High prices. Perhaps the most obvious hurdle to buying a house is the cost. Nationally, median home prices have gone up nearly 250 percent in my lifetime (I’m in my early 30s) and more than 25 percent since the start of 2020. This upswing is even more pronounced in the Greater Boston area that I call home, where the median single-family home price for July was $910,000! Granted, the statewide median price is closer to $640,000. While that number may be more within reach for some, location is a major contributor to quality of life. As such, many may opt to rent in a prime spot rather than buy in an area that is not as close to work, family, and friends.
Interest rates. With rates remaining elevated as the Fed continues its efforts to combat inflation, mortgage rates are also on the high end. The average rate on a 30-year fixed mortgage is 8 percent (according to Bankrate). That may not seem out of the norm to anyone who purchased a house prior to 2000. But it is well above the average of the decades since then, with mortgage sizes also dramatically larger.
Using the $910,000 median price for the Boston Metro area and applying a 7.5 percent rate on a 30-year fixed mortgage, the monthly payments would be around $5,100 after a 20 percent downpayment and before taxes and insurance. Compare that to one year earlier when the median price was around $840,000 and national mortgage rates were around 6 percent. At that time, the monthly payment would have been closer to $4,000. Not only are the absolute levels something to balk at, but the pace at which they’ve increased has many would-be homebuyers feeling left in the dust.
Relative value. Aside from the standalone price tag that comes with buying a home, another consideration is the relative value of renting versus owning. Looking outside of the Greater Boston area, renting seems to be a pretty good value proposition around most of the country. According to Redfin, there are only four major metro areas in the U.S. where it is cheaper to buy than rent. Outside of Detroit, Philadelphia, Cleveland, and Houston, the average home costs roughly 25 percent more per month to own versus rent.
The value of accumulating equity in a home is a key detail that isn’t captured in that comparison. Nonetheless, many potential buyers are still waiting for that ownership premium to shrink significantly before pulling the trigger on a home purchase. For now, a 25 percent rental “discount,” along with avoiding the headaches that come with homeownership, seems well worth it.

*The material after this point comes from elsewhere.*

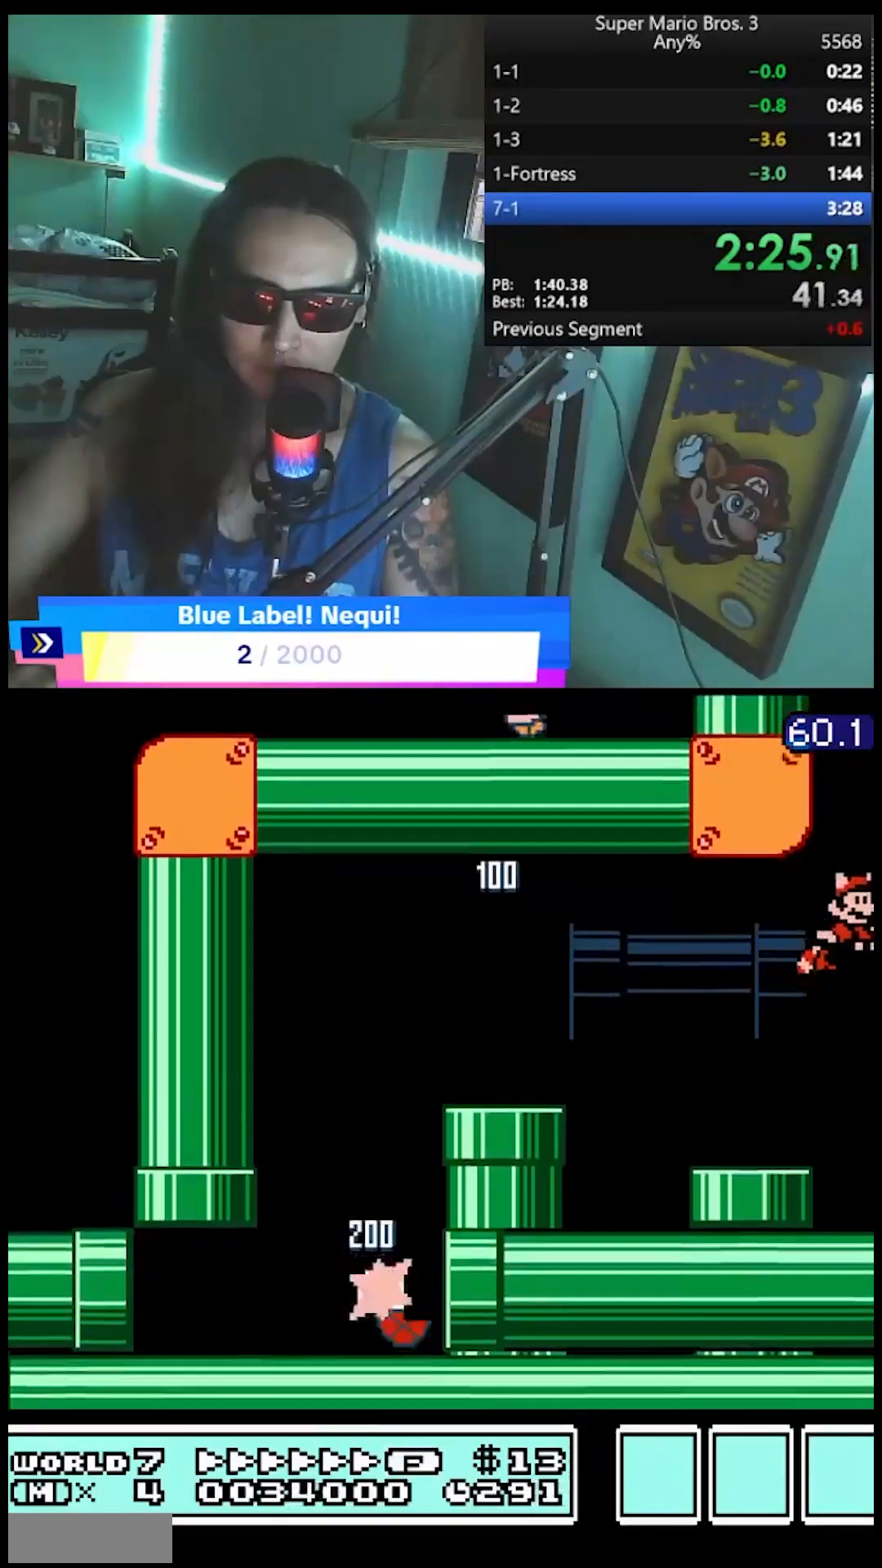
{"buttons": ["DPAD_RIGHT"], "events": [[50, "A", "up"], [100, "A", "down"], [250, "A", "up"], [367, "A", "down"], [500, "A", "up"]]}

Of course, the housing market is regional. States like Massachusetts and California are notoriously expensive to live in. Still, the story is relatively similar across the country if you’re comparing each region to itself at an earlier point in time. No matter how you slice it, homeownership is less attainable now than it has been in decades, and that won’t change until the underlying market conditions begin to shift. While the clouds hang heavy over the heads of many would-be buyers for now, there is reason for hope!
Eventually, interest rates will begin to normalize, and the lower rates will make mortgages more accessible. In turn, we’d expect to see more owners putting their homes on the market, and that increased inventory should encourage moderation in overall prices.
In the meantime, existing homeowners can continue to enjoy historically high levels of equity amid the stubbornly elevated home prices. As for me, I’ll be living the renter’s life but keeping a watchful eye on evolving conditions.